__Request__:
Which lines in the rows below contain the string "data"? Select and copy every one of them, treating uppercase and lowercase letters as different.

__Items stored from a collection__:

○ ○ ○ ○ ○

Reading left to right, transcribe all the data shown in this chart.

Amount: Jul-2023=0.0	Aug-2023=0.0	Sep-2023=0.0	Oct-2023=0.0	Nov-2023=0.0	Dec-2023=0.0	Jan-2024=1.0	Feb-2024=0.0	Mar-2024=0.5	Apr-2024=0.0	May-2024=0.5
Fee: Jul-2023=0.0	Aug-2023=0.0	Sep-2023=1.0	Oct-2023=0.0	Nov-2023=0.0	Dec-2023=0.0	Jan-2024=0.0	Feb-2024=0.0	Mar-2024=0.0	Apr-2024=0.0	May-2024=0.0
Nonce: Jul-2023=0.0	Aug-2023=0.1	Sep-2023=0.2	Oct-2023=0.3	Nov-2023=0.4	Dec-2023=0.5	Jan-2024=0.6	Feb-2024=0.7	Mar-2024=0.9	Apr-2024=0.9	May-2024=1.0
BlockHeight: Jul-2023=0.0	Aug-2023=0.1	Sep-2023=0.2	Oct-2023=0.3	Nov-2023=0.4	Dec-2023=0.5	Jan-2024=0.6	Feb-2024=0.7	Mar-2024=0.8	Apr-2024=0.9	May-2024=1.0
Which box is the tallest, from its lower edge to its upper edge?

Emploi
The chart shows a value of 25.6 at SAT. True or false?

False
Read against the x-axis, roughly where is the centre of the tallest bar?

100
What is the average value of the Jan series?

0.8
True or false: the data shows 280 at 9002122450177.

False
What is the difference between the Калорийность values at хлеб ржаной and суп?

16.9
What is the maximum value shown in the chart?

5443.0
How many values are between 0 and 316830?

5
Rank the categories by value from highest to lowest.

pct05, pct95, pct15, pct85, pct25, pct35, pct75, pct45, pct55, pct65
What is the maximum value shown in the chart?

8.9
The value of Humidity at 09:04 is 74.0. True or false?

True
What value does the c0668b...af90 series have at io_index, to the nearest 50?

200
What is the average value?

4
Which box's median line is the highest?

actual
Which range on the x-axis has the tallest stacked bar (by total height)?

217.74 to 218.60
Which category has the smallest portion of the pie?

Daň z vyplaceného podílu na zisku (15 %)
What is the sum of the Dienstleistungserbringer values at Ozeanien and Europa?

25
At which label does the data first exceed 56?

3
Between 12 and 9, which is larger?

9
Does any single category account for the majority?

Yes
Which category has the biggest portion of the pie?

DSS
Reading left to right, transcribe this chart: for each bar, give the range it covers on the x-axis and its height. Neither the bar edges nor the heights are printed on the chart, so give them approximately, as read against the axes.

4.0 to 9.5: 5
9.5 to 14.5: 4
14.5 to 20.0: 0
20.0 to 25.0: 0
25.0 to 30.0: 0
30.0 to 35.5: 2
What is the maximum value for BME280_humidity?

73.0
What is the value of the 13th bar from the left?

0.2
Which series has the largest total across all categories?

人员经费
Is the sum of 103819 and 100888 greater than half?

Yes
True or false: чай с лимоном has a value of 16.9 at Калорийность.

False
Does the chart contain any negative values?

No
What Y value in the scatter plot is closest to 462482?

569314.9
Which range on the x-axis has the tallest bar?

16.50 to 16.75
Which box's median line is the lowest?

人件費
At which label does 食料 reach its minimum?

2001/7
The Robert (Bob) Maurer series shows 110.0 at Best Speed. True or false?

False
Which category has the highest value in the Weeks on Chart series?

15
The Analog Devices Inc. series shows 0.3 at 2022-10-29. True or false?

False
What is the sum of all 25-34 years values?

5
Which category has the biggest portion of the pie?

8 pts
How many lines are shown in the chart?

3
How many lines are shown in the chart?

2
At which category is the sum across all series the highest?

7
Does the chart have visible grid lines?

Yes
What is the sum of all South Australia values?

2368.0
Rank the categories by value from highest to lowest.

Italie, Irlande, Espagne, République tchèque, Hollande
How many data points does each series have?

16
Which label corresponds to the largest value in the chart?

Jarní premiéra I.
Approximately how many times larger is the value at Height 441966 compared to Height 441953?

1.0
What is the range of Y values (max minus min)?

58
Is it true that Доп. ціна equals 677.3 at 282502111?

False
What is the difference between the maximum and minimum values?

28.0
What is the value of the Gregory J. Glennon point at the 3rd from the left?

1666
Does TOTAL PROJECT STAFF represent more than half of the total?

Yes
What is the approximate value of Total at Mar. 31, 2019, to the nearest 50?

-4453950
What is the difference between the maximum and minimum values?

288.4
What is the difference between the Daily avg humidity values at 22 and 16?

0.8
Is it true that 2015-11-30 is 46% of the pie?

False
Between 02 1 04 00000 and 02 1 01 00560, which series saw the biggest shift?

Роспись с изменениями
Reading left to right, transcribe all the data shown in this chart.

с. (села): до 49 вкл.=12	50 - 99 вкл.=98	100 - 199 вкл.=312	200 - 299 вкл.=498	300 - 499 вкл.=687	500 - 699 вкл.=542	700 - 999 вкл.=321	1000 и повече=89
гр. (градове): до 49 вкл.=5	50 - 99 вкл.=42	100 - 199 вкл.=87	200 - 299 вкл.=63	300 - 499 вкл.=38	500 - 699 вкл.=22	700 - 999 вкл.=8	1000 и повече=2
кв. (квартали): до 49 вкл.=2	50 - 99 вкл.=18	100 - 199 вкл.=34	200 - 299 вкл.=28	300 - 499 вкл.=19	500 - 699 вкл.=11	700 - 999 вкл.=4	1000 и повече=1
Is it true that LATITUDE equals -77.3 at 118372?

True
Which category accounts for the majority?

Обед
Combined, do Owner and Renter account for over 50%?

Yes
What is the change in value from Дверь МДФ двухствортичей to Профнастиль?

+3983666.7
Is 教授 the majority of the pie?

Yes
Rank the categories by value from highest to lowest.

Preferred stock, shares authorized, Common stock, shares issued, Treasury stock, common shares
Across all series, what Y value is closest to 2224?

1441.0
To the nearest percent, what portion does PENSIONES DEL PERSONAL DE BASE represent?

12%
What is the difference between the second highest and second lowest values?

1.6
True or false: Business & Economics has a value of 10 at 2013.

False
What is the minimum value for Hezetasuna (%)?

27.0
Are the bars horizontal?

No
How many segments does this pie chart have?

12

○ ○ ○ ○ ○

__Solution to the exercise__:
Reading left to right, transcribe all the data shown in this chart.
True or false: the data shows 280 at 9002122450177.
At which label does the data first exceed 56?
How many data points does each series have?
Reading left to right, transcribe all the data shown in this chart.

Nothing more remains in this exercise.